→ Task statement:
Please count the lines in the entries below that contain the word "minimum". Give only the number.

→ Input data:

☆ ☆ ☆ ☆ ☆ ☆ ☆

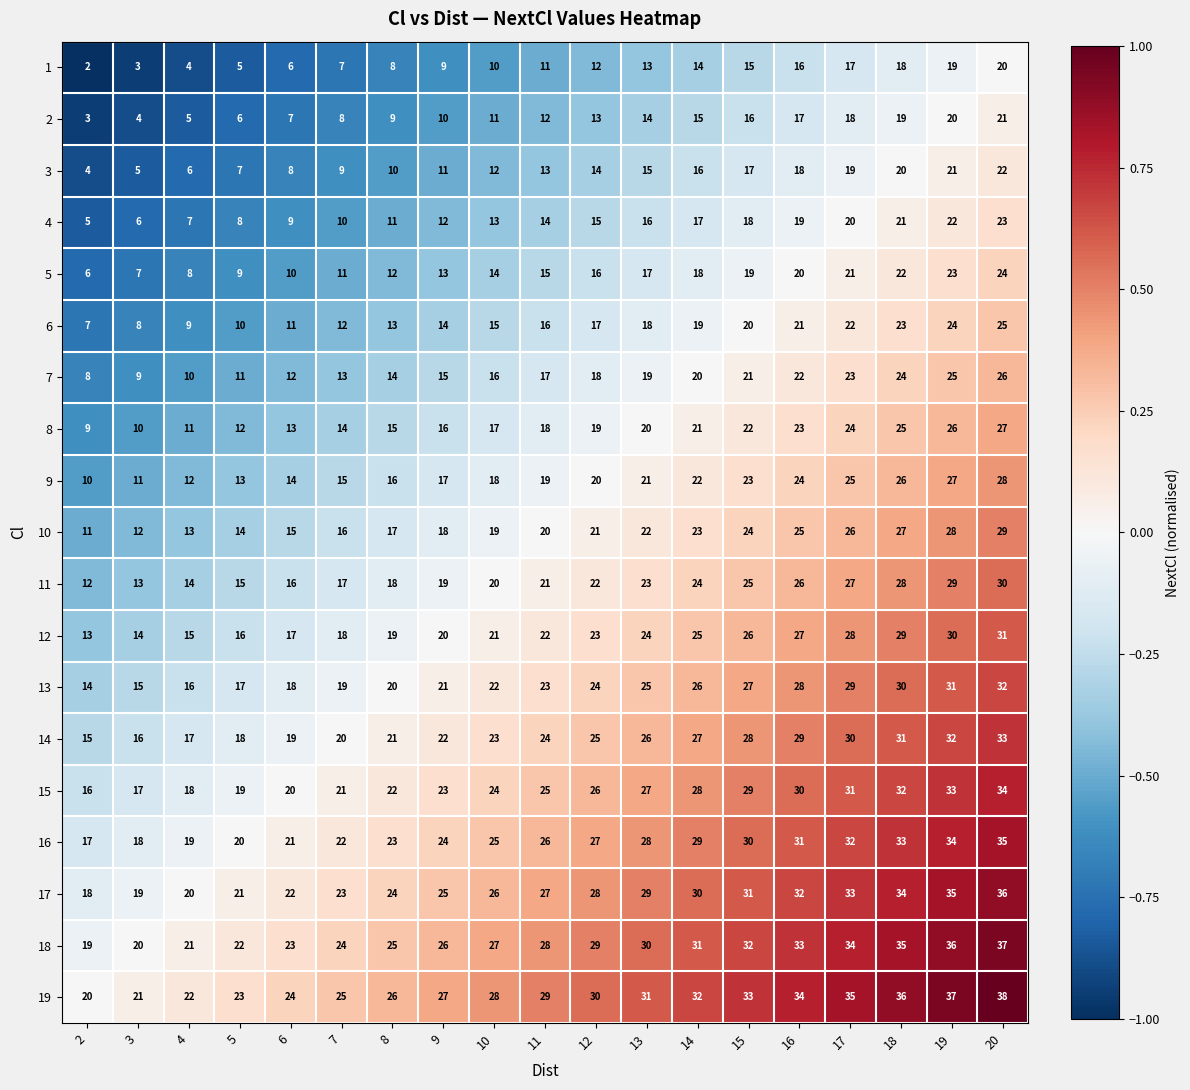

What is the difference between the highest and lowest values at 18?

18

☆ ☆ ☆ ☆ ☆ ☆ ☆

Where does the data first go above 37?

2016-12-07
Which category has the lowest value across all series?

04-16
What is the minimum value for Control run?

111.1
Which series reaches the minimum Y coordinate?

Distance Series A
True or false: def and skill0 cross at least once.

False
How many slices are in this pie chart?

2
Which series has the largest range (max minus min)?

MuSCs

☆ ☆ ☆ ☆ ☆ ☆ ☆

→ Answer below:
2